For Paxos, the registration unlocks same-day or near-instant settlement for eligible securities, a significant upgrade from the traditional T+1 cycle. The question is no longer whether blockchain settlement is viable, but which incumbents will adopt it and on what terms. The SEC's delayed "innovation exemption" for tokenized stocks, amid concerns about third-party synthetic tokens, adds a layer of regulatory uncertainty that Paxos, with its registration, is better positioned to navigate. Additionally, fragmentation between public and private blockchains could create opportunities for interoperability projects.
Your Alpha
- 1Watch Paxos's partners: PayPal, Interactive Brokers, Mastercard, and Mercado Libre are direct conduits for blockchain settlement adoption. Monitor their integration announcements. If any of these partners announce the use of PSSC for real trade settlement, it could trigger a domino effect in the market.
- 2Track DTCC's tokenization pilot: The partnership with Stellar to tokenize assets in 2027 is a signal that the largest incumbent is moving. Any delays or accelerations will impact infrastructure tokens like Stellar (XLM). Also, watch how DTCC reacts to Paxos's competition.

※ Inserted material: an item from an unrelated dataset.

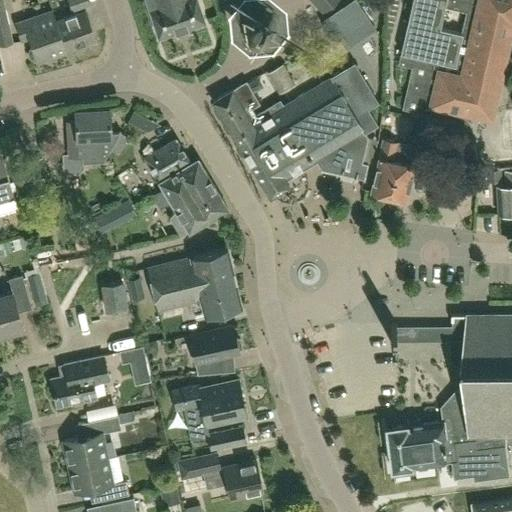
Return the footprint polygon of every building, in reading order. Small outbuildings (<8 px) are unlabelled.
[(0,0),(0,45),(14,43),(4,0),(0,0)] [(69,0),(73,10),(90,4),(88,0),(69,0)] [(145,0),(158,38),(180,31),(204,23),(196,0),(145,0)] [(314,0),(315,0),(320,6),(323,9),(333,0),(314,0)] [(355,0),(352,0),(320,21),(332,40),(342,42),(344,46),(371,29),(355,0)] [(511,25),(511,0),(413,0),(399,64),(412,67),(402,108),(454,120),(457,109),(490,117),(511,25)] [(244,24),(252,32),(264,31),(272,22),(272,9),(263,2),(250,2),(243,12),(244,24)] [(55,20),(53,11),(52,10),(16,23),(22,40),(29,37),(33,47),(30,48),(28,53),(30,58),(35,60),(37,60),(38,62),(67,52),(55,20)] [(55,20),(67,52),(96,42),(85,10),(56,20),(53,11),(55,20)] [(253,108),(260,104),(246,81),(233,89),(232,89),(213,100),(270,197),(290,186),(286,179),(318,160),(323,169),(343,174),(344,170),(357,173),(356,180),(357,180),(358,177),(365,179),(372,150),(366,148),(369,139),(365,132),(378,124),(369,109),(379,103),(355,62),(330,76),(284,104),(280,99),(256,114),(253,108)] [(75,111),(76,121),(68,122),(70,156),(64,156),(65,170),(69,174),(81,173),(85,169),(85,161),(104,160),(121,131),(111,132),(110,109),(75,111)] [(498,169),(511,167),(511,110),(507,110),(511,157),(485,160),(486,182),(499,180),(498,169)] [(160,181),(191,162),(174,138),(144,159),(160,181)] [(383,138),(371,191),(406,199),(414,164),(413,164),(416,151),(396,146),(397,141),(383,138)] [(0,202),(14,199),(0,149),(0,202)] [(198,158),(191,162),(160,181),(158,182),(162,189),(163,189),(167,196),(178,189),(179,190),(183,187),(194,204),(217,190),(198,158)] [(506,185),(497,185),(498,214),(511,212),(511,169),(506,170),(506,185)] [(163,189),(162,189),(152,195),(160,209),(171,203),(176,211),(168,216),(181,236),(188,231),(189,232),(228,208),(217,190),(194,204),(183,187),(179,190),(178,189),(167,196),(163,189)] [(129,198),(113,206),(115,211),(128,215),(135,211),(129,198)] [(30,235),(2,243),(5,253),(33,245),(30,235)] [(214,280),(234,275),(228,247),(148,267),(154,294),(193,285),(194,288),(198,287),(198,286),(215,282),(214,280)] [(26,276),(33,301),(46,298),(39,272),(26,276)] [(386,313),(401,312),(399,273),(384,273),(386,313)] [(0,295),(0,335),(23,328),(16,305),(30,301),(22,274),(8,278),(12,292),(0,295)] [(242,306),(234,275),(214,280),(215,282),(198,286),(198,287),(194,288),(193,285),(154,294),(158,310),(201,299),(205,315),(242,306)] [(124,282),(103,285),(107,311),(128,307),(124,282)] [(511,314),(451,315),(451,341),(465,341),(458,362),(462,389),(455,390),(440,407),(442,421),(445,462),(455,461),(457,478),(506,472),(504,454),(507,453),(505,445),(511,443),(511,314)] [(401,324),(401,338),(439,338),(439,324),(401,324)] [(198,374),(216,373),(213,359),(239,353),(239,351),(243,347),(241,339),(236,337),(233,325),(189,335),(198,374)] [(156,339),(146,342),(148,352),(158,350),(156,339)] [(401,339),(401,351),(439,352),(439,340),(401,339)] [(66,375),(51,378),(56,406),(72,403),(75,406),(82,404),(83,401),(96,398),(93,384),(109,381),(104,356),(64,363),(66,375)] [(198,383),(172,389),(177,408),(183,407),(202,402),(208,425),(248,416),(239,378),(199,387),(198,383)] [(149,391),(138,393),(141,411),(152,409),(149,391)] [(88,435),(65,440),(70,466),(107,457),(102,432),(121,428),(119,415),(85,422),(88,435)] [(445,462),(442,421),(386,428),(391,469),(445,462)] [(182,493),(202,489),(195,453),(175,457),(182,493)] [(107,457),(70,466),(76,491),(100,486),(103,500),(130,494),(127,480),(113,483),(107,457)] [(224,467),(203,471),(207,488),(227,484),(230,498),(264,491),(257,460),(224,467)] [(177,485),(160,488),(164,505),(180,502),(177,485)] [(134,511),(137,511),(133,496),(102,503),(104,511),(134,511)] [(511,511),(511,496),(471,503),(472,511),(511,511)]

- 3Prepare for fragmentation: With multiple registrations (Nasdaq, NYSE, Paxos), the tokenized securities market may fragment across public and private blockchains. Look for interoperability plays like Polkadot, Cosmos, or Chainlink, which could benefit from the need to connect different settlement networks.
Next Catalyst
The May 3, 2026 deadline has passed, but the regulatory calendar remains packed. The SEC must resolve its "innovation exemption" for tokenized stocks, which could open or close the door for synthetic token issuers. Additionally, DTCC's three-year tokenization pilot means the next quarters will be critical for concrete results. If DTCC successfully tokenizes Russell 1000 assets on Stellar by 2027, it could accelerate institutional adoption.

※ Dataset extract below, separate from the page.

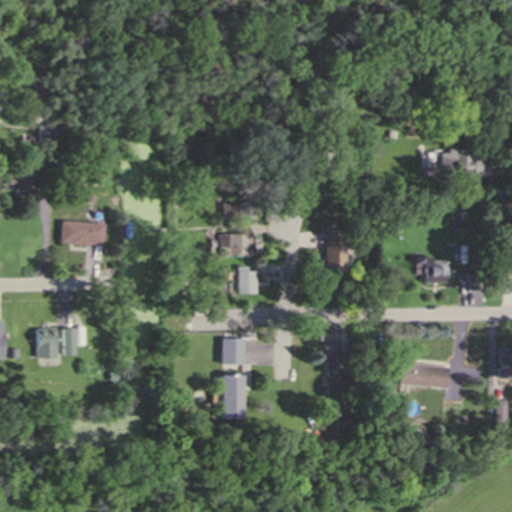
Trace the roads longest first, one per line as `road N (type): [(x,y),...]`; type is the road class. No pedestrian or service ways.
road 1 (residential): [(511,316),(198,318)]
road 2 (residential): [(188,437),(198,318),(191,199)]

On the business front, Paxos must demonstrate that its infrastructure can handle institutional volumes. If current partners begin settling real trades on PSSC, the market will react strongly. If not, skepticism could slow adoption. Also, watch for potential lawsuits or regulatory challenges from DTCC or other incumbents that see their business threatened.
The Bottom Line
Paxos has achieved what no other blockchain firm has: a seat at the U.S. post-trade infrastructure table. The SEC approval validates seven years of work and places the company at the center of the transition to on-chain settlement. For investors, the focus should be on real adoption—who uses PSSC, with what volumes, and how incumbents respond. Tokenized securities are no longer an experiment; they are a regulatory race, and Paxos just took the lead. The tokenized securities market, estimated at $16 trillion by 2030 according to some projections, is at stake, and Paxos has a first-mover advantage that should not be underestimated.